Poly Kernel Inception Network for Remote Sensing Detection

Xinhao Cai,Qiuxia Lai,Yuwei Wang,Wenguan Wang,Zeren Sun,Yazhou Yao
2024-03-20
Abstract:Object detection in remote sensing images (RSIs) often suffers from several increasing challenges, including the large variation in object scales and the diverse-ranging context. Prior methods tried to address these challenges by expanding the spatial receptive field of the backbone, either through large-kernel convolution or dilated convolution. However, the former typically introduces considerable background noise, while the latter risks generating overly sparse feature representations. In this paper, we introduce the Poly Kernel Inception Network (PKINet) to handle the above challenges. PKINet employs multi-scale convolution kernels without dilation to extract object features of varying scales and capture local context. In addition, a Context Anchor Attention (CAA) module is introduced in parallel to capture long-range contextual information. These two components work jointly to advance the performance of PKINet on four challenging remote sensing detection benchmarks, namely DOTA-v1.0, DOTA-v1.5, HRSC2016, and DIOR-R.
Computer Science
What problem does this paper attempt to address?

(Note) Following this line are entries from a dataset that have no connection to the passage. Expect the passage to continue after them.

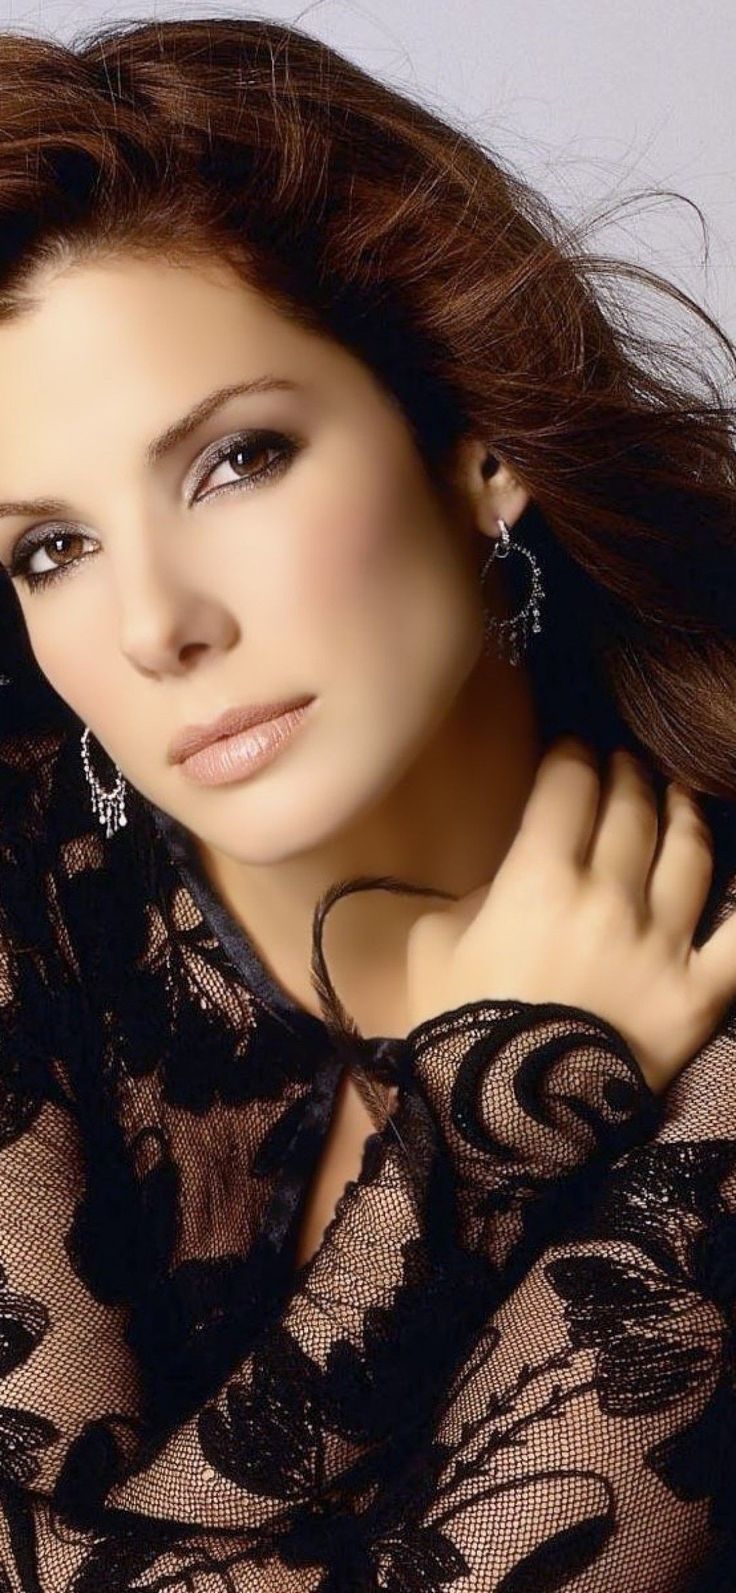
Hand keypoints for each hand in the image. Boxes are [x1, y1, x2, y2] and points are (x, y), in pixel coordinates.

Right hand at [405, 734, 735, 1092]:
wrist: (504, 1122)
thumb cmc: (459, 1028)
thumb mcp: (435, 942)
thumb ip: (478, 893)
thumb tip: (513, 875)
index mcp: (538, 878)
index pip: (568, 786)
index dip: (572, 757)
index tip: (572, 753)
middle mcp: (609, 897)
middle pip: (631, 808)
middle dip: (627, 774)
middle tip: (623, 767)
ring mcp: (662, 944)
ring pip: (690, 851)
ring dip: (683, 810)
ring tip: (677, 796)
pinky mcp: (699, 993)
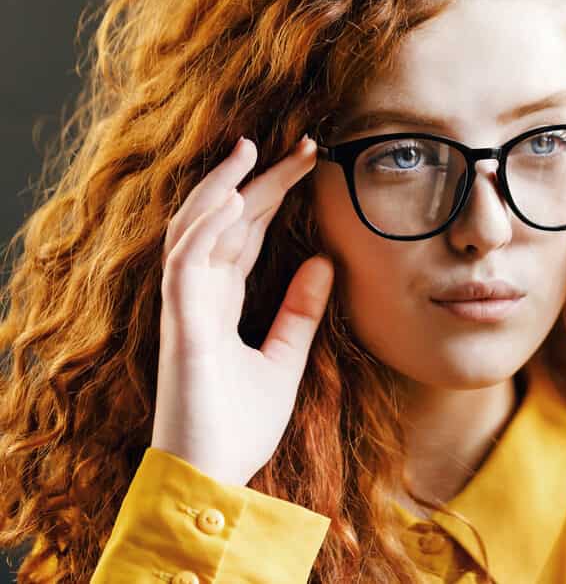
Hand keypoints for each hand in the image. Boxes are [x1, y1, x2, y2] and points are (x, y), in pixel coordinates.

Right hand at [152, 135, 333, 486]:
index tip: (307, 162)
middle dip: (260, 179)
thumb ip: (299, 314)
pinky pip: (186, 265)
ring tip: (252, 150)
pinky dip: (205, 228)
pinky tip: (231, 199)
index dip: (271, 195)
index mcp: (220, 302)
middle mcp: (199, 296)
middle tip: (300, 143)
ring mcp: (185, 308)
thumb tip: (324, 264)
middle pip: (226, 222)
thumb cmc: (239, 425)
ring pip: (196, 230)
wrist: (213, 480)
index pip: (245, 234)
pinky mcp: (181, 326)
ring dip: (223, 187)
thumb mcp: (284, 361)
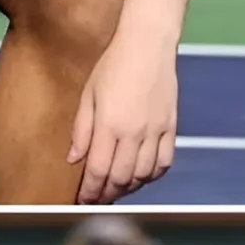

The paper mainly addresses the problem of object detection in remote sensing images, particularly how to effectively handle the significant variations in object scales and diverse contextual information. To solve these issues, the authors propose a multi-scale convolutional network called the Poly Kernel Inception Network (PKINet). The core contributions of PKINet are: 1. **Multi-scale texture feature extraction**: By employing depthwise separable convolution kernels of different sizes (without dilation), PKINet can extract multi-scale texture features at different receptive fields and adaptively fuse these features through a channel fusion mechanism to capture local contextual information. 2. **Long-range context capture**: The introduction of the Context Anchor Attention (CAA) module captures long-range contextual information, further enhancing the feature representation of the central region. 3. **Lightweight design**: Utilizing depthwise separable convolutions and 1D convolutions, the model has fewer parameters and high computational efficiency. Through the above methods, PKINet demonstrates significant performance improvements on four challenging remote sensing detection benchmark datasets (DOTA-v1.0, DOTA-v1.5, HRSC2016, and DIOR-R). Experimental results show that PKINet not only effectively handles variations in object scales but also fully leverages the contextual information around objects, thereby improving the accuracy of object detection in remote sensing images.